Some would say that this isn't the manager's doing, that the manager isn't responsible. And I would counter by saying that over the past seven seasons, with baseball's highest payroll each year and many Hall of Fame players, 0 for 7 is not acceptable. I would say that if the manager has no bearing on the outcome, why did Torre request and receive a $7 million salary, double what anyone else gets?

Torre did a superb job in the clubhouse. He kept things as calm as could be. He kept the team playing hard, he covered for the players when necessary and he was a credit to his profession. But he was no better than average strategically. He learned that first year from Don Zimmer to put the pedal to the metal. But he took it too far with certain relievers, wearing them out to the point of exhaustion.

Watching these Yankees the past seven postseasons has been somewhat exhausting in itself. No, he didn't overuse Mariano Rivera this year like he did last. No, he didn't bat Alex Rodriguez eighth. And yes, the Yankees did show up this October -- though they didn't show enough to beat the Indians, whose payroll is less than a third the Yankees' $200 million.

Steinbrenner is said to dislike Torre for several reasons.
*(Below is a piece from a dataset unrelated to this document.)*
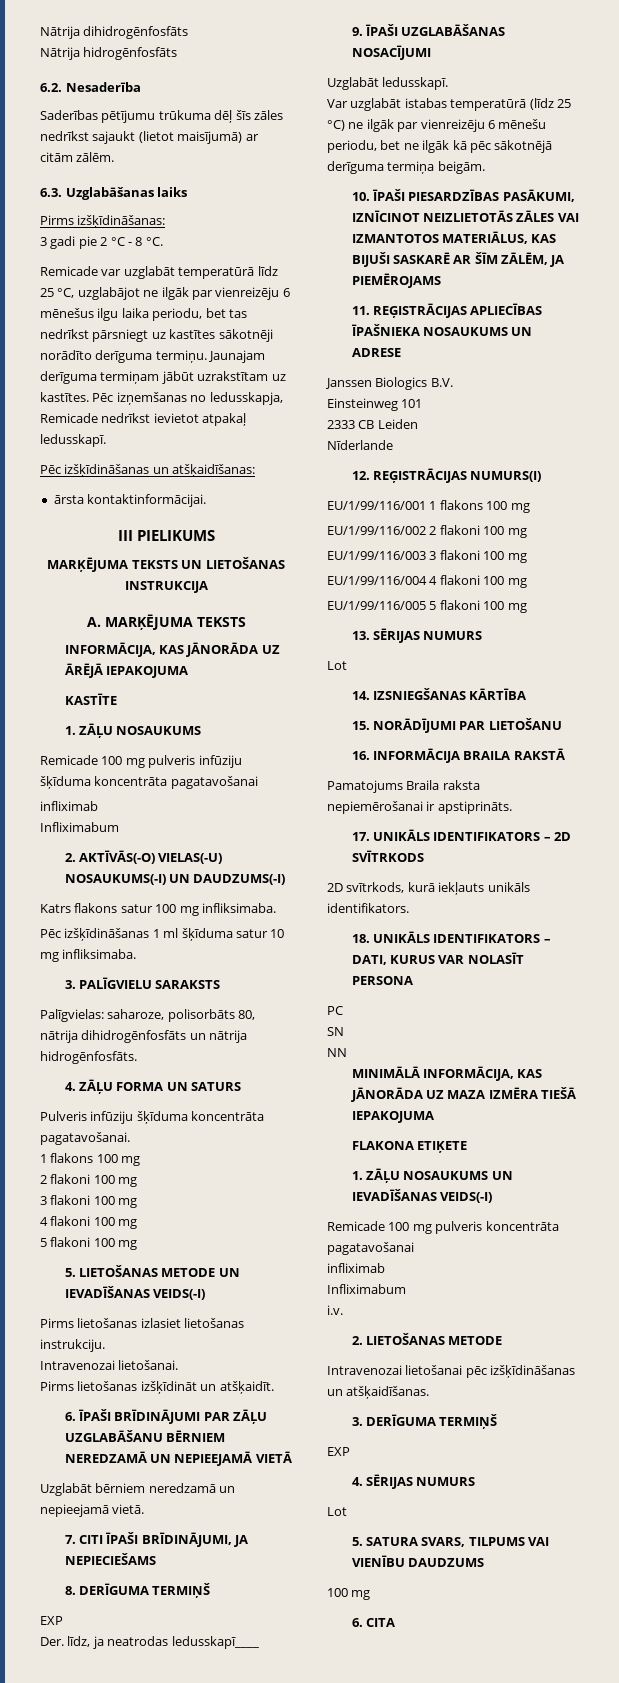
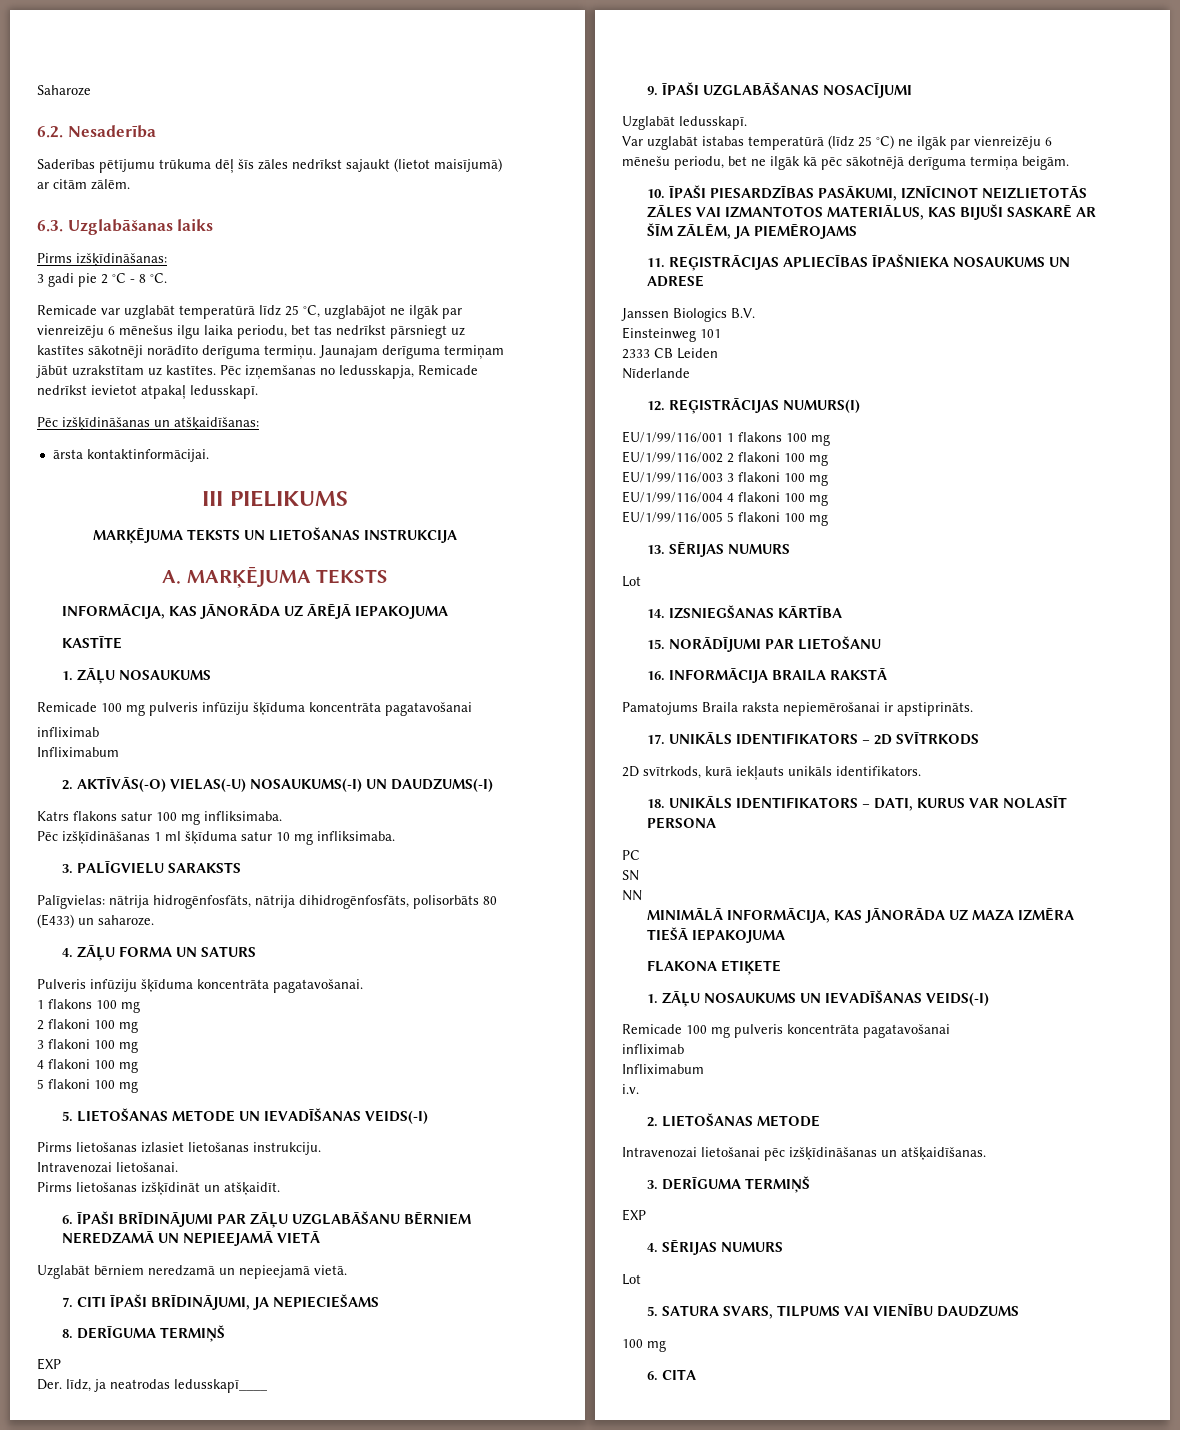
[40,26,189,39] [40,47,178,60] Nātrija dihidrogēnfosfāts // Nātrija hidrogēnfosfāts -> [37,85,91,96] Saharoze
[107,1009,256,1022] [40,1030,248,1043] [40,1051,137,1064] saharoze, polisorbāts 80, nātrija dihidrogēnfosfāts un nātrija hidrogēnfosfāts. -> [109,895,497,909] [37,914,154,928] nātrija hidrogēnfosfāts, nātrija dihidrogēnfosfāts, polisorbāts 80 (E433) un saharoze.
Two of the reasons were that Steinbrenner thought Torre got too much credit and too much pay.

Steinbrenner may be wrong about the credit for the four championships. But he wouldn't be wrong to change the manager now. No one could say he's being impatient or rash. Maybe the team just got too comfortable. Maybe it could use a little shaking up, the kind that Girardi or even Valentine would give it.